§ **EXERCISE GOAL**: Copy out the passage below on learning from failure in conservation and poverty work word for word, from start to finish.
## START EXTRACT
We need to create a learning
environment in which failure is a
valued component of success |
However, many of those engaged in funding and implementing conservation and poverty alleviation initiatives are not taking the necessary steps to ensure learning as to which approaches work and which do not. Analysis is often short term and focused on a single site, or is so ideologically based it only gives predetermined conclusions. None of this makes learning easy. Several factors restrict effective and open evaluation of the successes and failures of conservation and poverty alleviation efforts:
- Learning often requires an unbiased written record but many are not an accurate account of where projects have succeeded and failed.
- Where evaluations are undertaken, they are rarely published; if they are usually only the positive lessons are promoted.
- Few studies include a careful, long-term analysis of single projects, or cross project comparisons.
- Donors and implementers want to prove that funding leads to success and may only disseminate successful projects to governments and other organisations.
- Local community organisations are often not part of the official learning process.
- Studies seldom adequately link analysis of conservation outcomes with poverty alleviation outcomes.
- Some academic-based critiques of poverty and conservation efforts bring ideological perspectives that dissuade practitioners from sharing experiences.
## END EXTRACT
## START SUPPLIED DATA
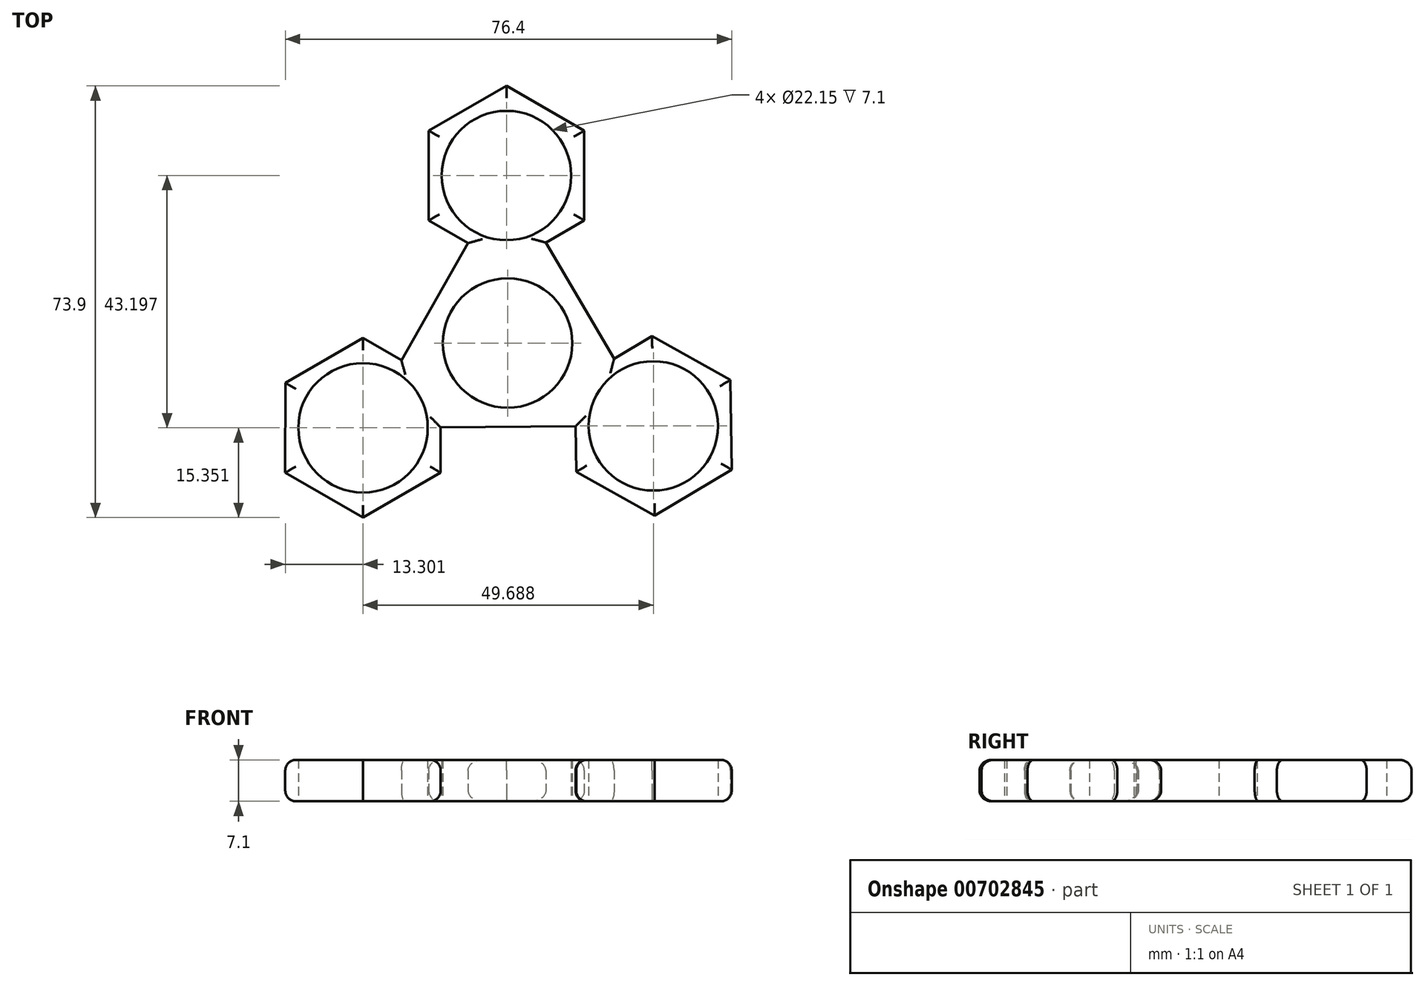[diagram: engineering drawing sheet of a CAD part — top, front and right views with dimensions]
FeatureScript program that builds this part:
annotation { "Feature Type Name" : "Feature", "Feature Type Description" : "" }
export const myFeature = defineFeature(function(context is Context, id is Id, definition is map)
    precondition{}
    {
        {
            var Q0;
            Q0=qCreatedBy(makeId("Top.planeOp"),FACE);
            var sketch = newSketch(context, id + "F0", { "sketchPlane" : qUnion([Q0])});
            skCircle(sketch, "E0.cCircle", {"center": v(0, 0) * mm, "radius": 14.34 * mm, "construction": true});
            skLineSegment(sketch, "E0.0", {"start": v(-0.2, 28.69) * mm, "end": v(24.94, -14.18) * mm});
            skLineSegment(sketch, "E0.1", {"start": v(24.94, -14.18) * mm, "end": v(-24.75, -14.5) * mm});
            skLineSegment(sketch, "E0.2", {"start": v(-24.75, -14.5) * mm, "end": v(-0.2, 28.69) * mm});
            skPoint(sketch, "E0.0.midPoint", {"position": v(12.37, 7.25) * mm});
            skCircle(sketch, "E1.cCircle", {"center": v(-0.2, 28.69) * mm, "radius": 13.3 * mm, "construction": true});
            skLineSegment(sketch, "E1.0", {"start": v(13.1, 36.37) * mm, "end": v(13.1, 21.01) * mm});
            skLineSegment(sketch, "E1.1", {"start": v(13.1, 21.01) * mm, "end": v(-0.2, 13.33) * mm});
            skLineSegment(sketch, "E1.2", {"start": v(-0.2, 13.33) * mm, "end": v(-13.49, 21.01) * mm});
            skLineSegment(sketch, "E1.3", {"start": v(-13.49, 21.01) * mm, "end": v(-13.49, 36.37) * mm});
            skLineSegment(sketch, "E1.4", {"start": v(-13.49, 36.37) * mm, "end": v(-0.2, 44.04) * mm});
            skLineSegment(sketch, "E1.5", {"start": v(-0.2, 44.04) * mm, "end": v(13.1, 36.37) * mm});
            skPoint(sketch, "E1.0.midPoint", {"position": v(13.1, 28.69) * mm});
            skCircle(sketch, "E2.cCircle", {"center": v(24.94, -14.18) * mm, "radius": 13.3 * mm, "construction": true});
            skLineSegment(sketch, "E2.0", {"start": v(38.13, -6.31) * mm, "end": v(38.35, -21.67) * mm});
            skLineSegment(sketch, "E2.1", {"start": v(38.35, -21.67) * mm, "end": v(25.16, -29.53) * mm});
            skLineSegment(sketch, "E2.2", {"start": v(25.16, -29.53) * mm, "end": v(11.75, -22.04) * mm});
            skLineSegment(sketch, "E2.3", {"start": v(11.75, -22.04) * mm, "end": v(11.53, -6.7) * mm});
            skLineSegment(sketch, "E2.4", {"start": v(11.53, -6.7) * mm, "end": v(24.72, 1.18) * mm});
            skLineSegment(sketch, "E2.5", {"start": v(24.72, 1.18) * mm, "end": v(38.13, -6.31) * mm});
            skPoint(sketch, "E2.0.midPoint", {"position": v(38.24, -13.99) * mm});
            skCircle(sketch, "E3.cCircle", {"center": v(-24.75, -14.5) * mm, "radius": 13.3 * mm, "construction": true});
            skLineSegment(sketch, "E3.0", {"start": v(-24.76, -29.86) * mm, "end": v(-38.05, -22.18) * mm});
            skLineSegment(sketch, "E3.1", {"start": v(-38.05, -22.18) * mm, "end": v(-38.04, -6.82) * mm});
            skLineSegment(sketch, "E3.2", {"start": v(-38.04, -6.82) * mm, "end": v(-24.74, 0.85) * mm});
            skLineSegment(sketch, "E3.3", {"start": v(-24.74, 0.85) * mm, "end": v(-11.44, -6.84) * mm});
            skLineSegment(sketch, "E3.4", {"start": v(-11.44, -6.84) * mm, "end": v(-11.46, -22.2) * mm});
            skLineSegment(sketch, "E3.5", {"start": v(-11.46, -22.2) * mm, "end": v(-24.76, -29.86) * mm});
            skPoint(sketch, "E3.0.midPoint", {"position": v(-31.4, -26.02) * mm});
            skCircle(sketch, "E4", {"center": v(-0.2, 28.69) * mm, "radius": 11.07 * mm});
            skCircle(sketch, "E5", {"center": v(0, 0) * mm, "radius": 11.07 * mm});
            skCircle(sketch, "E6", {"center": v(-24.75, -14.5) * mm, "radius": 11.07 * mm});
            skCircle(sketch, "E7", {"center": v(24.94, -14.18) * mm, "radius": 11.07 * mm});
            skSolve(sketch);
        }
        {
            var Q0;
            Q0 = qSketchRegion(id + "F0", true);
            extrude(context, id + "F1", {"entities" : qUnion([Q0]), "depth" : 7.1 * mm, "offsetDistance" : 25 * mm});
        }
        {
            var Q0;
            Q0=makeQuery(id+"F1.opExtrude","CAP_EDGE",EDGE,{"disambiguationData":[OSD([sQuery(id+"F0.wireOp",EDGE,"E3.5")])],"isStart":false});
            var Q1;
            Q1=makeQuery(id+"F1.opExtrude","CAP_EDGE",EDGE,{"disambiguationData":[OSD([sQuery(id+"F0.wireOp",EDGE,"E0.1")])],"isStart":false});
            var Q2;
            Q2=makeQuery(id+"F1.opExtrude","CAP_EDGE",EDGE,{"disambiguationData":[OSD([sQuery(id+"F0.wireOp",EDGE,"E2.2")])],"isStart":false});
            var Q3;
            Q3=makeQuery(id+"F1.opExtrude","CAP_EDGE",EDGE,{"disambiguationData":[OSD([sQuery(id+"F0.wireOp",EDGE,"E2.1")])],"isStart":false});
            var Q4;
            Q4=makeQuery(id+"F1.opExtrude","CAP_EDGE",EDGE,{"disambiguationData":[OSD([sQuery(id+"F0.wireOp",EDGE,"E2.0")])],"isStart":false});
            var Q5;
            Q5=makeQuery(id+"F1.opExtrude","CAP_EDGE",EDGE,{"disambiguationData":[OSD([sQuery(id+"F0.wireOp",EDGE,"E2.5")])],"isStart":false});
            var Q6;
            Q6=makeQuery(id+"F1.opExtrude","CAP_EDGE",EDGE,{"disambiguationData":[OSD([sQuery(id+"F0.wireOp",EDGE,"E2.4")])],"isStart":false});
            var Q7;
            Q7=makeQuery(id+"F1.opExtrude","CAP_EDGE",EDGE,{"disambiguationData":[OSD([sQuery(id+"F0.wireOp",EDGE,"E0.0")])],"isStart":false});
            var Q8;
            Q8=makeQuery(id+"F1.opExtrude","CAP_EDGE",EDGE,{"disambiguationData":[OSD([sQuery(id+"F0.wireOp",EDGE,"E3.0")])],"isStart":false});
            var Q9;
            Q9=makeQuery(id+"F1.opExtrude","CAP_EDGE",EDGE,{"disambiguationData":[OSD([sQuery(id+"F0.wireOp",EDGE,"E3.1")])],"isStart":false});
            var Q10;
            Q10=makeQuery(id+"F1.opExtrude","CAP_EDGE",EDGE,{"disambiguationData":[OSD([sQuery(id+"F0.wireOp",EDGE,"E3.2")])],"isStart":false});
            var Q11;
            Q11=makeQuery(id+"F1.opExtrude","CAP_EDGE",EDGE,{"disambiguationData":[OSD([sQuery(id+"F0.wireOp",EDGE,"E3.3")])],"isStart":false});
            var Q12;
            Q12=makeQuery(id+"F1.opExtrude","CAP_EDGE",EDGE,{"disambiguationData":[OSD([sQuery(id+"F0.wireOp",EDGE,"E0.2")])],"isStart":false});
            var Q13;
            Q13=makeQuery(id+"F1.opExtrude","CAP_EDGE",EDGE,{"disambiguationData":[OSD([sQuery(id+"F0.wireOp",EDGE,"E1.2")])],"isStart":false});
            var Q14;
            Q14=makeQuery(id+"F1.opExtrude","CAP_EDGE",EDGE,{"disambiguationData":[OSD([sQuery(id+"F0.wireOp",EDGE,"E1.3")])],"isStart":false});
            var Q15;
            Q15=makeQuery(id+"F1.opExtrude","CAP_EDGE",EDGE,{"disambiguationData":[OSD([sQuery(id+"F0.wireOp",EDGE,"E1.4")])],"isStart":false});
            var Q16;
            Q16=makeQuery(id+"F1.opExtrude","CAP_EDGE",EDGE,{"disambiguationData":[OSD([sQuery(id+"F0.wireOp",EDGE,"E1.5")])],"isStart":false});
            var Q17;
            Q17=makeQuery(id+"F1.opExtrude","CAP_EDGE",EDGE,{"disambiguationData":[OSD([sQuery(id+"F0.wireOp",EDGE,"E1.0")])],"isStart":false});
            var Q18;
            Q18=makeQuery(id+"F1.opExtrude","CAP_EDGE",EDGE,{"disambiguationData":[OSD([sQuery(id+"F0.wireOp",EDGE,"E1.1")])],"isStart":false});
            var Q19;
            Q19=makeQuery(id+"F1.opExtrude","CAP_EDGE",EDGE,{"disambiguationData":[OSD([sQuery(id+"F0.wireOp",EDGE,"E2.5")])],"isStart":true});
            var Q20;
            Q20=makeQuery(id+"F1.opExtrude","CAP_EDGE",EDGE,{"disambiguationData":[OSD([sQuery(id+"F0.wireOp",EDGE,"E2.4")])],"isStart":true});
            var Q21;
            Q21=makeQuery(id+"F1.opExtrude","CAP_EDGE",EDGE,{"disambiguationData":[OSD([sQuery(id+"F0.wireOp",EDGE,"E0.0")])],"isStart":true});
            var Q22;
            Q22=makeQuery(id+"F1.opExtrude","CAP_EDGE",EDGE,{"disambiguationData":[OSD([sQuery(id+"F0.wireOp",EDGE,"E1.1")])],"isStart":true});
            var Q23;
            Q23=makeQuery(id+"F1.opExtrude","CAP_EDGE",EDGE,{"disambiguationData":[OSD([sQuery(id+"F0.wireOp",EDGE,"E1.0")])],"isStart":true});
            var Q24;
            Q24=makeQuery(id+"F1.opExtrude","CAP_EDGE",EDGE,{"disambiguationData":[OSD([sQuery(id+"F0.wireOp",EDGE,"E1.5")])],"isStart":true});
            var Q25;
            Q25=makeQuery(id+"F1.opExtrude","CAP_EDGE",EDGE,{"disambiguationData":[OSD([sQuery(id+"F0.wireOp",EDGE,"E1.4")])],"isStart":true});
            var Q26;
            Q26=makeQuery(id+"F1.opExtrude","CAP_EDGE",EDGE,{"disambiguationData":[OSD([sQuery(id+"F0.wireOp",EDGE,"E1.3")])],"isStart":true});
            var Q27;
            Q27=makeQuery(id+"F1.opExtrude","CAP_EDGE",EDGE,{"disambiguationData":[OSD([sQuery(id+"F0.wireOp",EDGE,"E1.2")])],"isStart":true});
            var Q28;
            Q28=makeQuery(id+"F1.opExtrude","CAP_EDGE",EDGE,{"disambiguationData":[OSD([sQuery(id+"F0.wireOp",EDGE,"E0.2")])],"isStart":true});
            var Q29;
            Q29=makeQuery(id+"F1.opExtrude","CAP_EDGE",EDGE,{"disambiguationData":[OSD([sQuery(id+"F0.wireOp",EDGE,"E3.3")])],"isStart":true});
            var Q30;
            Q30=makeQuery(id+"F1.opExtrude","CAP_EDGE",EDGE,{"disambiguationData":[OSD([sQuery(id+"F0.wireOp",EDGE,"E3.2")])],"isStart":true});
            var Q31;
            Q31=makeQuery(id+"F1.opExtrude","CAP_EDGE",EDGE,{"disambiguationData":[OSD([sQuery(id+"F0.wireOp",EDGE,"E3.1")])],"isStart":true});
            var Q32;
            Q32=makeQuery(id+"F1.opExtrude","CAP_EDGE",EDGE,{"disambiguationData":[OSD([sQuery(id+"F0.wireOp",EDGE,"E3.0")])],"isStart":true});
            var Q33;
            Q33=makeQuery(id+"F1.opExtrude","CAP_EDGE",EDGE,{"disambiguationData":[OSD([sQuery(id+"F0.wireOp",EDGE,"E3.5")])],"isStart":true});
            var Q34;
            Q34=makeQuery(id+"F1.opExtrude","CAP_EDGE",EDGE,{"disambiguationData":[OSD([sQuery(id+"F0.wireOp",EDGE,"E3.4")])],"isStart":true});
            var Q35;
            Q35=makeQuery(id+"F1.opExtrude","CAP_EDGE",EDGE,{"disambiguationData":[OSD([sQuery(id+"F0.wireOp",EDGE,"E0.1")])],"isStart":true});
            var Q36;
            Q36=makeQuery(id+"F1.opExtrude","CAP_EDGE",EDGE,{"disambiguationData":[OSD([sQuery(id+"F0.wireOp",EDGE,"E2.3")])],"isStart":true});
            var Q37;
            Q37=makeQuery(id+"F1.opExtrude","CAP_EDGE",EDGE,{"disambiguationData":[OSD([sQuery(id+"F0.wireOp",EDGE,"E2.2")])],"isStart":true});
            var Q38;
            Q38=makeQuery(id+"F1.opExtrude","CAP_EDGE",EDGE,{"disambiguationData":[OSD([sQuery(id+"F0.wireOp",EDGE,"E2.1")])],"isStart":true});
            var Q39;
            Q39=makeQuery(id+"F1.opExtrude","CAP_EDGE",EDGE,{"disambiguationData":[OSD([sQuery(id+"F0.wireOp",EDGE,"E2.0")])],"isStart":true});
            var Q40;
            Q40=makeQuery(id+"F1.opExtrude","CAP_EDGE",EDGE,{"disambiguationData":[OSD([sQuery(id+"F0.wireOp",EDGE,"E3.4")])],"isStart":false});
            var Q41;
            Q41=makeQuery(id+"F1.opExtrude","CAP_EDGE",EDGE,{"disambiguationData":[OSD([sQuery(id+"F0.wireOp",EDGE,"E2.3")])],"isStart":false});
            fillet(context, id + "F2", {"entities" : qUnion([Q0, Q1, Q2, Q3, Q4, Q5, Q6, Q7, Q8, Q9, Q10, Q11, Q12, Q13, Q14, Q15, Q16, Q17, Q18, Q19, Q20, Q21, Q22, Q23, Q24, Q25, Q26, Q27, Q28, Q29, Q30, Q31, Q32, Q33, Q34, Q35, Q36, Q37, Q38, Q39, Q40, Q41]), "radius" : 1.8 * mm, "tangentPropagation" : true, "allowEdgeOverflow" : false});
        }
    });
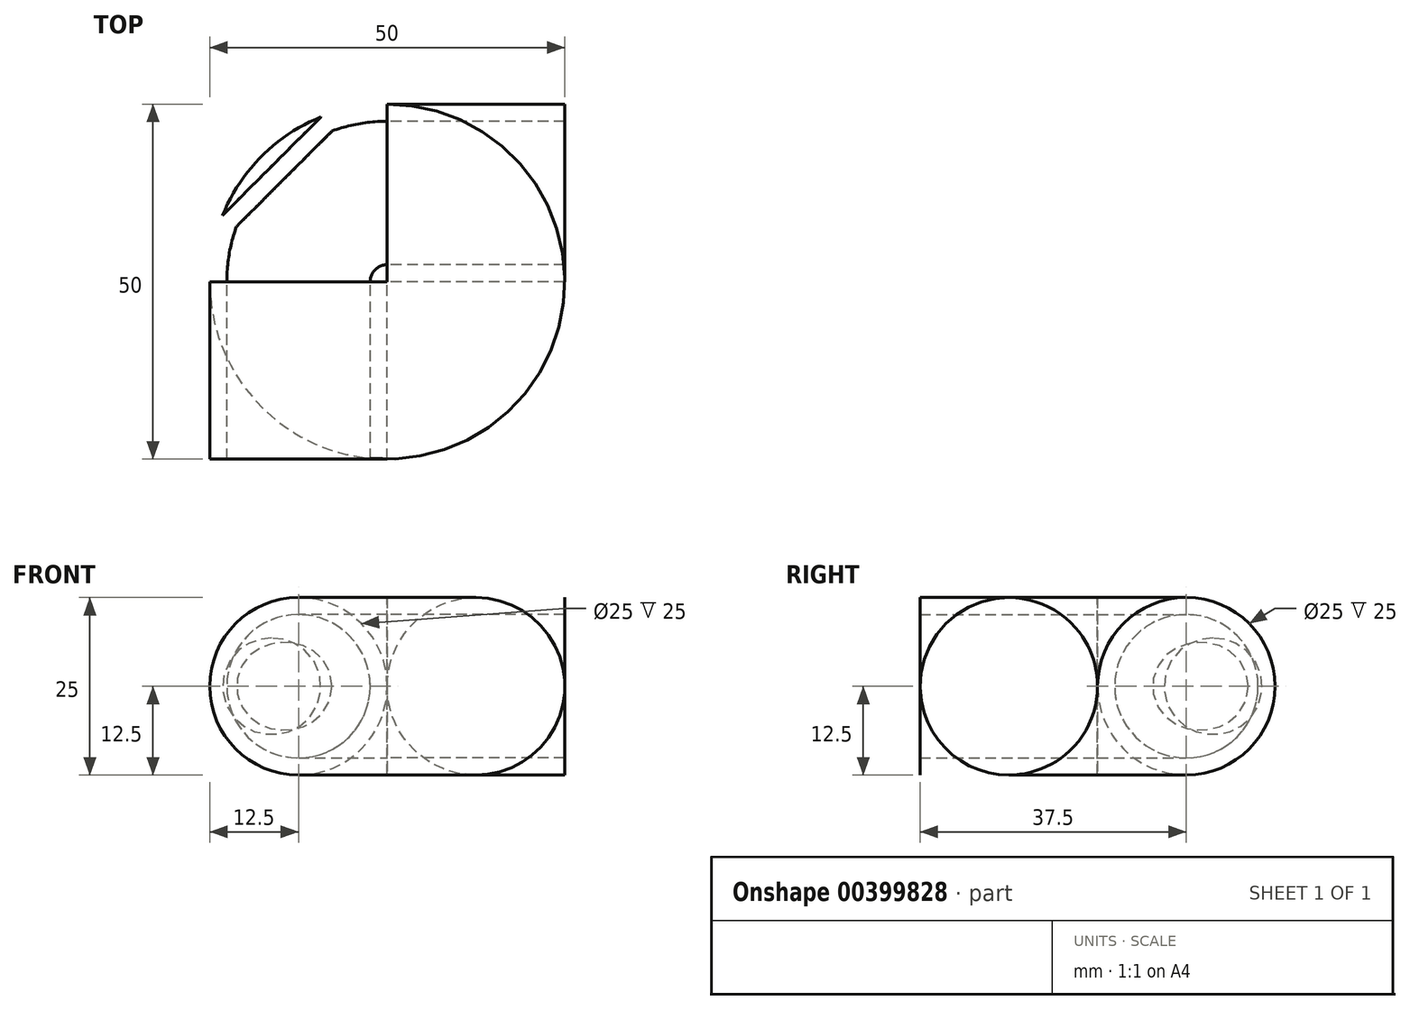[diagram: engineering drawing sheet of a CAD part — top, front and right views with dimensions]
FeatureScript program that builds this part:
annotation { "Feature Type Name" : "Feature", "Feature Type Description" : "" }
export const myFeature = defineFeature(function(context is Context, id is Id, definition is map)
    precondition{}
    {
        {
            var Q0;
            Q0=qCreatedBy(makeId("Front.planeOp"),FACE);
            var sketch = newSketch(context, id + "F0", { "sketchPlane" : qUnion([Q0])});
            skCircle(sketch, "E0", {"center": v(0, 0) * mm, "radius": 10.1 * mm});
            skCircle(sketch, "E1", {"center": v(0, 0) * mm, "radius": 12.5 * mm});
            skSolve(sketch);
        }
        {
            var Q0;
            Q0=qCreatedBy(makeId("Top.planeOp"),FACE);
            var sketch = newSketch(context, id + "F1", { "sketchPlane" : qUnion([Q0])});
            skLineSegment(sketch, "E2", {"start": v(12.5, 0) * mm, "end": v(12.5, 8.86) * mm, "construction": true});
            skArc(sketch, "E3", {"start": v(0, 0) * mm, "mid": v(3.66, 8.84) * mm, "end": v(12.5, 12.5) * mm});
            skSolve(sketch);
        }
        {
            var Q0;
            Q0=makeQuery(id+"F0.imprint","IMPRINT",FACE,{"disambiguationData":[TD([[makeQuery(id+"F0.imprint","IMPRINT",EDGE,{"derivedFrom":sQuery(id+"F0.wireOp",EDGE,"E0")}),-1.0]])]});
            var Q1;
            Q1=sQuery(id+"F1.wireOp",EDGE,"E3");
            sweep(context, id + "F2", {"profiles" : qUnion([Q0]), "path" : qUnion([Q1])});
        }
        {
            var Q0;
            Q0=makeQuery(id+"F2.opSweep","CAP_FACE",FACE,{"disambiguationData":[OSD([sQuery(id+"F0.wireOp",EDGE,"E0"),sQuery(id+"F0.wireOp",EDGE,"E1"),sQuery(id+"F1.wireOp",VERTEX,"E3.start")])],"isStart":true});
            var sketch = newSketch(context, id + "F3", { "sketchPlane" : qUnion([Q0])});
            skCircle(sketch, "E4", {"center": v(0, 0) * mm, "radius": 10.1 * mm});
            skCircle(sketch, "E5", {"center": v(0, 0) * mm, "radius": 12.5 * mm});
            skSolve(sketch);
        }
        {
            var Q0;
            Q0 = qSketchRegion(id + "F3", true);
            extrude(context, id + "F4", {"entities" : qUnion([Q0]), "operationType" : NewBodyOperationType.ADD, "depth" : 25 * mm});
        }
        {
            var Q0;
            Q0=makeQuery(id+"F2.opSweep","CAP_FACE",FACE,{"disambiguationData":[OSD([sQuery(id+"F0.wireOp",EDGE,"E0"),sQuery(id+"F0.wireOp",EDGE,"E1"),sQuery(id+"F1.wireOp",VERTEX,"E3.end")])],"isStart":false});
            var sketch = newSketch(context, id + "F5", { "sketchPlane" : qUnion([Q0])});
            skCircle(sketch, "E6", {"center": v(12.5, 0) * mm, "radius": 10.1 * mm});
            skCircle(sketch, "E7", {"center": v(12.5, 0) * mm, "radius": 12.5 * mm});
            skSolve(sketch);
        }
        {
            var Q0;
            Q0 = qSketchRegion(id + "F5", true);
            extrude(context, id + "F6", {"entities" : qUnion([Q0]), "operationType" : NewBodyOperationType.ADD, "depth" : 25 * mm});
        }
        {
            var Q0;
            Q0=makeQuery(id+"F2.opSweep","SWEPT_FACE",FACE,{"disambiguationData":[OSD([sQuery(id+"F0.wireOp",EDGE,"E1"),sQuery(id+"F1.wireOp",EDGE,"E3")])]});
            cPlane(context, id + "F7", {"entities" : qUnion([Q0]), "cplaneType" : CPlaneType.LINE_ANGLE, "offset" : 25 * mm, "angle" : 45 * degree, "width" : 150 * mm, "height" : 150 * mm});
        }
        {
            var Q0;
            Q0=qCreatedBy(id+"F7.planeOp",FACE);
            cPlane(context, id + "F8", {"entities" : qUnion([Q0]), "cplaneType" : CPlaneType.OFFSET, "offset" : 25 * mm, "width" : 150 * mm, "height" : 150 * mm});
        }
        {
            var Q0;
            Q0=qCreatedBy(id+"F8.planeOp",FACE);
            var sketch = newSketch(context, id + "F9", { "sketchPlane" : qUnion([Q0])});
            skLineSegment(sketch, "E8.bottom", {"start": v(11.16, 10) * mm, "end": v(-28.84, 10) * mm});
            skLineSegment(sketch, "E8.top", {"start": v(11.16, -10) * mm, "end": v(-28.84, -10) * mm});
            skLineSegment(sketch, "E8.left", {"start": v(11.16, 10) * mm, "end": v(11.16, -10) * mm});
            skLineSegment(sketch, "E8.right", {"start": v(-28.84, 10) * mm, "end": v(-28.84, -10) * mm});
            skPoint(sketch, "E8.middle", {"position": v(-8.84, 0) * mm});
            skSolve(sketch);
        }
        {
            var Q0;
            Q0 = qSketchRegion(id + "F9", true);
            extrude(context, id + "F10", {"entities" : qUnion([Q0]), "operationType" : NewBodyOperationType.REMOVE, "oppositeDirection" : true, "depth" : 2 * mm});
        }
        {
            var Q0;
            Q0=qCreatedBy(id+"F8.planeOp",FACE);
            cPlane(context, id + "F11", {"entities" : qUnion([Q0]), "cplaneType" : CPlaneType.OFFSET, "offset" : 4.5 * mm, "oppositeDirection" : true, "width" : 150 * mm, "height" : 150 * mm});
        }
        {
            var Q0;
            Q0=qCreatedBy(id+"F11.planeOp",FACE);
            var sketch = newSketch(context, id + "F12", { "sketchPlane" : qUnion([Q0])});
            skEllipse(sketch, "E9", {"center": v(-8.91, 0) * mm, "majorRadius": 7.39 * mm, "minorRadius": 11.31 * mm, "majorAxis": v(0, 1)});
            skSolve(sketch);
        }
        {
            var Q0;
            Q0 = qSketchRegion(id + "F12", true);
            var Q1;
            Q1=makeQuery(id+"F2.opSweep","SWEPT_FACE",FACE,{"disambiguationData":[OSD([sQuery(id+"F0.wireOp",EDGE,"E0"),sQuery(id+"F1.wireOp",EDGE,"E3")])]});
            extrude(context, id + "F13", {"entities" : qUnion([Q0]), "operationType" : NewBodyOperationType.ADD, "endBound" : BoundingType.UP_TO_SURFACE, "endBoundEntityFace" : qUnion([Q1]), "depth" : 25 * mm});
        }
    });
## END SUPPLIED DATA
§ **COMPLETE RESPONSE**:
We need to create a learning
environment in which failure is a
valued component of success |
However, many of those engaged in funding and implementing conservation and poverty alleviation initiatives are not taking the necessary steps to ensure learning as to which approaches work and which do not. Analysis is often short term and focused on a single site, or is so ideologically based it only gives predetermined conclusions. None of this makes learning easy. Several factors restrict effective and open evaluation of the successes and failures of conservation and poverty alleviation efforts:
- Learning often requires an unbiased written record but many are not an accurate account of where projects have succeeded and failed.
- Where evaluations are undertaken, they are rarely published; if they are usually only the positive lessons are promoted.
- Few studies include a careful, long-term analysis of single projects, or cross project comparisons.
- Donors and implementers want to prove that funding leads to success and may only disseminate successful projects to governments and other organisations.
- Local community organisations are often not part of the official learning process.
- Studies seldom adequately link analysis of conservation outcomes with poverty alleviation outcomes.
- Some academic-based critiques of poverty and conservation efforts bring ideological perspectives that dissuade practitioners from sharing experiences.